Animals, for example pigs (often there; causing self-limiting diarrhea ), come into consideration as hosts . Since the organism has also been detected in water ditches, a faecal-oral transmission route via liquid manure is obvious. Of the people, immunocompromised persons are susceptible (there they cause cholangitis or gallbladder inflammation or intestinal infections with diarrhea and rarely respiratory infections). Until the spread of AIDS , this parasite had little spread in humans.

One starting point for treatment is the biosynthesis of chitin , so that albendazole and fumagillin come into question.

literature

  • Heinz Rinder: Investigations on diagnostics and the pathogen reservoir of Enterocytozoon bieneusi, 2000
  • Bianca Dengjel: On the molecular biological detection and host range of Enterocytozoon bieneusi (Microspora: Enterocytozoonidae), 2001
  • Reinthaler u. a .: Epidemiology and Diagnostics, 1993 (PDF; 2.6 MB)

Individual evidence

  1. ^ I. Desportes, Y. Le Charpentier, A. Galian, F. Bernard, B. Cochand-Priollet, A. Lavergne, P. Ravisse, R. Modigliani: Occurrence of a new microsporidan: Enterocytozoon bieneusi ng, n.
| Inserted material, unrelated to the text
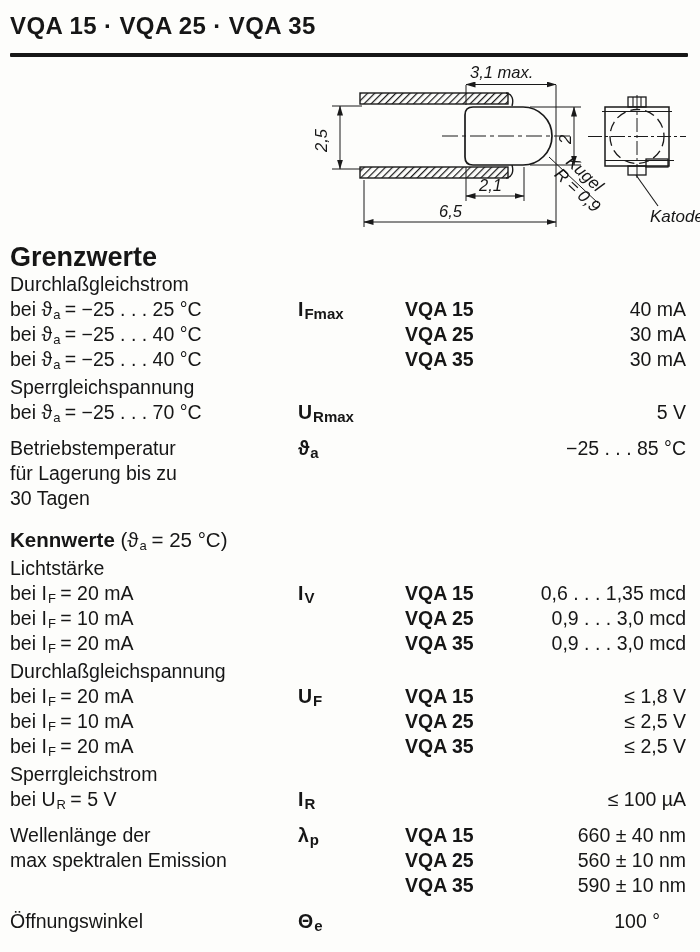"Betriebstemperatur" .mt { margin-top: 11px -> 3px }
Sp. , in the enterocytes of a human patient with AIDS. In: The Journal of Protozoology. 32 (2) 1985, pp. 250-254.
  2. ^ Marianne Abele-Horn: Antimicrobial Therapy. Decision support for the treatment and prophylaxis of infectious diseases. With the collaboration of Werner Heinz, Hartwig Klinker, Johann Schurz and August Stich, 2nd, revised and expanded edition. Peter Wiehl, Marburg 2009, ISBN 978-3-927219-14-4 , p. 292 f.
  3. Burton J. Bogitsh, Clint E. Carter, Thomas N. Oeltmann: Human parasitology. Academic Press, 2005, ISBN 0-12-088468-2 , p. 78.